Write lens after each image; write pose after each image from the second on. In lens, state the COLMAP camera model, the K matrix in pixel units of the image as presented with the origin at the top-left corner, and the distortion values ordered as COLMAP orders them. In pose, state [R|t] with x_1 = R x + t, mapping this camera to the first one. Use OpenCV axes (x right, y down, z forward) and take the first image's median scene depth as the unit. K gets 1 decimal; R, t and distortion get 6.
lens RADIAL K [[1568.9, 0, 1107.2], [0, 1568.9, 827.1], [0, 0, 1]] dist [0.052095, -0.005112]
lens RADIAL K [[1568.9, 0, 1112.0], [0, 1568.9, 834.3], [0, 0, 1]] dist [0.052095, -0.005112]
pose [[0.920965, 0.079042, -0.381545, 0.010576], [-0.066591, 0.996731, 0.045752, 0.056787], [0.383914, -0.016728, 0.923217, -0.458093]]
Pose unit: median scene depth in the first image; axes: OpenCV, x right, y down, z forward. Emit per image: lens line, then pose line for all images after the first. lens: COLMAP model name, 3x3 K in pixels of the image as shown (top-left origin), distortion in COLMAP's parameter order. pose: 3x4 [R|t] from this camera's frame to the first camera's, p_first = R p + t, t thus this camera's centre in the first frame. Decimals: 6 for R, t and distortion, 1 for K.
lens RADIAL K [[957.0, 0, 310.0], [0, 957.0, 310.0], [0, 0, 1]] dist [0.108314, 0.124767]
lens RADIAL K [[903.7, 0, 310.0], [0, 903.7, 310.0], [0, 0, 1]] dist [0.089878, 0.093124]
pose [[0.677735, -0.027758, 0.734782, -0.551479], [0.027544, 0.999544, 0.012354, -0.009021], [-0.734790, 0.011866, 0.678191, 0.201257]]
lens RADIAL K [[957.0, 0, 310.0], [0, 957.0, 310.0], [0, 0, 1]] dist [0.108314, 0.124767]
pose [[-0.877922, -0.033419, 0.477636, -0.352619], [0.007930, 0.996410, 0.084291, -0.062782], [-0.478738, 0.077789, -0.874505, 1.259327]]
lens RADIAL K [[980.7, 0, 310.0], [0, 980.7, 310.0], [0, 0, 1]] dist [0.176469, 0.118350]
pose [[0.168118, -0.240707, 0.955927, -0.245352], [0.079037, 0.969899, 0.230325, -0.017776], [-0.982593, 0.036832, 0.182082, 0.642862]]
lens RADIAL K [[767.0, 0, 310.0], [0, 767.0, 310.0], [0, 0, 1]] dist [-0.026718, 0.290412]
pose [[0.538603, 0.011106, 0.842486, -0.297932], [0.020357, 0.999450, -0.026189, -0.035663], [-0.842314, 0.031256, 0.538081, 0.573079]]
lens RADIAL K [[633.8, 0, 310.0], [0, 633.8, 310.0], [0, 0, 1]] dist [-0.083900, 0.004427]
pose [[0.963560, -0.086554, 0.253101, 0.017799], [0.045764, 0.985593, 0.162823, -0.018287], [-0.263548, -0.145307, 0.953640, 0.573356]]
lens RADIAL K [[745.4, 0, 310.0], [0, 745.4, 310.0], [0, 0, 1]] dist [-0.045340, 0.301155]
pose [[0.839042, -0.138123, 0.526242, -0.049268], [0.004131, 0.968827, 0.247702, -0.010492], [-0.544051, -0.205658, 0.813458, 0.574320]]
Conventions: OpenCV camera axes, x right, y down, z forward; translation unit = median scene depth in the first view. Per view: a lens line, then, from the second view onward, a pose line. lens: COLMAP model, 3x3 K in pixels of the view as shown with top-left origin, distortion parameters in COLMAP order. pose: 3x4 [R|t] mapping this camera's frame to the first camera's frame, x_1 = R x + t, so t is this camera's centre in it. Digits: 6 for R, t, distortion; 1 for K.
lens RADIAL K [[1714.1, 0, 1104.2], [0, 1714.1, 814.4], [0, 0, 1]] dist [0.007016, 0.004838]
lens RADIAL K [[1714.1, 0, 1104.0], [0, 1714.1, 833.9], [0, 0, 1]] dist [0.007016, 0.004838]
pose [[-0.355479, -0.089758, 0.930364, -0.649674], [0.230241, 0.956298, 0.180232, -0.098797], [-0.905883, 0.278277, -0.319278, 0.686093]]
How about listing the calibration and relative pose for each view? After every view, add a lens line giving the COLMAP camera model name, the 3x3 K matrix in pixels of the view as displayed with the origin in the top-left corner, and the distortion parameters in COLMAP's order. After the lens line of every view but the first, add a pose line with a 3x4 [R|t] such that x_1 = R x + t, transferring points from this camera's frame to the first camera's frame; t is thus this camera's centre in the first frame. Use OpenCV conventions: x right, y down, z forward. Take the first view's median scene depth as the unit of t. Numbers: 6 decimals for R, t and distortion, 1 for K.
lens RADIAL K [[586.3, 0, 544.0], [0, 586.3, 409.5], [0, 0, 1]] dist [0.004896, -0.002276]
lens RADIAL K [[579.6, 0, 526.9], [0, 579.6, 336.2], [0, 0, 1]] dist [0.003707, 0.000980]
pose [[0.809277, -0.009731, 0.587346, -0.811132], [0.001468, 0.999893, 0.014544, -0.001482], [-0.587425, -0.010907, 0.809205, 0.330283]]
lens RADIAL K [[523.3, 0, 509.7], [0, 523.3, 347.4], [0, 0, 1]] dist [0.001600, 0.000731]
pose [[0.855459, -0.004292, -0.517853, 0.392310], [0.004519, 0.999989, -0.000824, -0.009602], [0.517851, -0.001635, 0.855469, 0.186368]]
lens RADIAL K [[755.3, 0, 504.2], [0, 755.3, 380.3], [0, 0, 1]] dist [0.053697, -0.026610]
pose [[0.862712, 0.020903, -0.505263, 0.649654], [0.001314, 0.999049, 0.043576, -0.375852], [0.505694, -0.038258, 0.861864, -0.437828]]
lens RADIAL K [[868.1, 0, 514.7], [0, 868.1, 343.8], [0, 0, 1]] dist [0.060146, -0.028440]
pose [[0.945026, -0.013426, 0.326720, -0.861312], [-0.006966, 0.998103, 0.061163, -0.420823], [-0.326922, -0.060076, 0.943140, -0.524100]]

● **What to produce**
Each record needs to be copied out again, letter for letter.

● **Answer to the exercise**
Write lens after each image; write pose after each image from the second on. In lens, state the COLMAP camera model, the K matrix in pixel units of the image as presented with the origin at the top-left corner, and the distortion values ordered as COLMAP orders them. In pose, state [R|t] with x_1 = R x + t, mapping this camera to the first one. Use OpenCV axes (x right, y down, z forward) and take the first image's median scene depth as the unit. K gets 1 decimal; R, t and distortion get 6.
lens RADIAL K [[1568.9, 0, 1107.2], [0, 1568.9, 827.1], [0, 0, 1]] dist [0.052095, -0.005112]
lens RADIAL K [[1568.9, 0, 1112.0], [0, 1568.9, 834.3], [0, 0, 1]] dist [0.052095, -0.005112]
pose [[0.920965, 0.079042, -0.381545, 0.010576], [-0.066591, 0.996731, 0.045752, 0.056787], [0.383914, -0.016728, 0.923217, -0.458093]]
Pose unit: median scene depth in the first image; axes: OpenCV, x right, y down, z forward. Emit per image: lens line, then pose line for all images after the first. lens: COLMAP model name, 3x3 K in pixels of the image as shown (top-left origin), distortion in COLMAP's parameter order. pose: 3x4 [R|t] from this camera's frame to the first camera's, p_first = R p + t, t thus this camera's centre in the first frame. Decimals: 6 for R, t and distortion, 1 for K.
lens RADIAL K [[957.0, 0, 310.0], [0, 957.0, 310.0], [0, 0, 1]] dist [0.108314, 0.124767]
lens RADIAL K [[903.7, 0, 310.0], [0, 903.7, 310.0], [0, 0, 1]] dist [0.089878, 0.093124]
pose [[0.677735, -0.027758, 0.734782, -0.551479], [0.027544, 0.999544, 0.012354, -0.009021], [-0.734790, 0.011866, 0.678191, 0.201257]]
lens RADIAL K [[957.0, 0, 310.0], [0, 957.0, 310.0], [0, 0, 1]] dist [0.108314, 0.124767]
pose [[-0.877922, -0.033419, 0.477636, -0.352619], [0.007930, 0.996410, 0.084291, -0.062782], [-0.478738, 0.077789, -0.874505, 1.259327]]
lens RADIAL K [[980.7, 0, 310.0], [0, 980.7, 310.0], [0, 0, 1]] dist [0.176469, 0.118350]
pose [[0.168118, -0.240707, 0.955927, -0.245352], [0.079037, 0.969899, 0.230325, -0.017776], [-0.982593, 0.036832, 0.182082, 0.642862]]
lens RADIAL K [[767.0, 0, 310.0], [0, 767.0, 310.0], [0, 0, 1]] dist [-0.026718, 0.290412]
pose [[0.538603, 0.011106, 0.842486, -0.297932], [0.020357, 0.999450, -0.026189, -0.035663], [-0.842314, 0.031256, 0.538081, 0.573079]]
lens RADIAL K [[633.8, 0, 310.0], [0, 633.8, 310.0], [0, 0, 1]] dist [-0.083900, 0.004427]
pose [[0.963560, -0.086554, 0.253101, 0.017799], [0.045764, 0.985593, 0.162823, -0.018287], [-0.263548, -0.145307, 0.953640, 0.573356]]
lens RADIAL K [[745.4, 0, 310.0], [0, 745.4, 310.0], [0, 0, 1]] dist [-0.045340, 0.301155]
pose [[0.839042, -0.138123, 0.526242, -0.049268], [0.004131, 0.968827, 0.247702, -0.010492], [-0.544051, -0.205658, 0.813458, 0.574320]]
Conventions: OpenCV camera axes, x right, y down, z forward; translation unit = median scene depth in the first view. Per view: a lens line, then, from the second view onward, a pose line. lens: COLMAP model, 3x3 K in pixels of the view as shown with top-left origin, distortion parameters in COLMAP order. pose: 3x4 [R|t] mapping this camera's frame to the first camera's frame, x_1 = R x + t, so t is this camera's centre in it. Digits: 6 for R, t, distortion; 1 for K.
lens RADIAL K [[1714.1, 0, 1104.2], [0, 1714.1, 814.4], [0, 0, 1]] dist [0.007016, 0.004838]
lens RADIAL K [[1714.1, 0, 1104.0], [0, 1714.1, 833.9], [0, 0, 1]] dist [0.007016, 0.004838]
pose [[-0.355479, -0.089758, 0.930364, -0.649674], [0.230241, 0.956298, 0.180232, -0.098797], [-0.905883, 0.278277, -0.319278, 0.686093]]
How about listing the calibration and relative pose for each view? After every view, add a lens line giving the COLMAP camera model name, the 3x3 K matrix in pixels of the view as displayed with the origin in the top-left corner, and the distortion parameters in COLMAP's order. After the lens line of every view but the first, add a pose line with a 3x4 [R|t] such that x_1 = R x + t, transferring points from this camera's frame to the first camera's frame; t is thus this camera's centre in the first frame. Use OpenCV conventions: x right, y down, z forward. Take the first view's median scene depth as the unit of t. Numbers: 6 decimals for R, t and distortion, 1 for K.
lens RADIAL K [[586.3, 0, 544.0], [0, 586.3, 409.5], [0, 0, 1]] dist [0.004896, -0.002276]
lens RADIAL K [[579.6, 0, 526.9], [0, 579.6, 336.2], [0, 0, 1]] dist [0.003707, 0.000980]
pose [[0.809277, -0.009731, 0.587346, -0.811132], [0.001468, 0.999893, 0.014544, -0.001482], [-0.587425, -0.010907, 0.809205, 0.330283]]
lens RADIAL K [[523.3, 0, 509.7], [0, 523.3, 347.4], [0, 0, 1]] dist [0.001600, 0.000731]
pose [[0.855459, -0.004292, -0.517853, 0.392310], [0.004519, 0.999989, -0.000824, -0.009602], [0.517851, -0.001635, 0.855469, 0.186368]]
lens RADIAL K [[755.3, 0, 504.2], [0, 755.3, 380.3], [0, 0, 1]] dist [0.053697, -0.026610]
pose [[0.862712, 0.020903, -0.505263, 0.649654], [0.001314, 0.999049, 0.043576, -0.375852], [0.505694, -0.038258, 0.861864, -0.437828]]
lens RADIAL K [[868.1, 0, 514.7], [0, 868.1, 343.8], [0, 0, 1]] dist [0.060146, -0.028440]
pose [[0.945026, -0.013426, 0.326720, -0.861312], [-0.006966, 0.998103, 0.061163, -0.420823], [-0.326922, -0.060076, 0.943140, -0.524100]]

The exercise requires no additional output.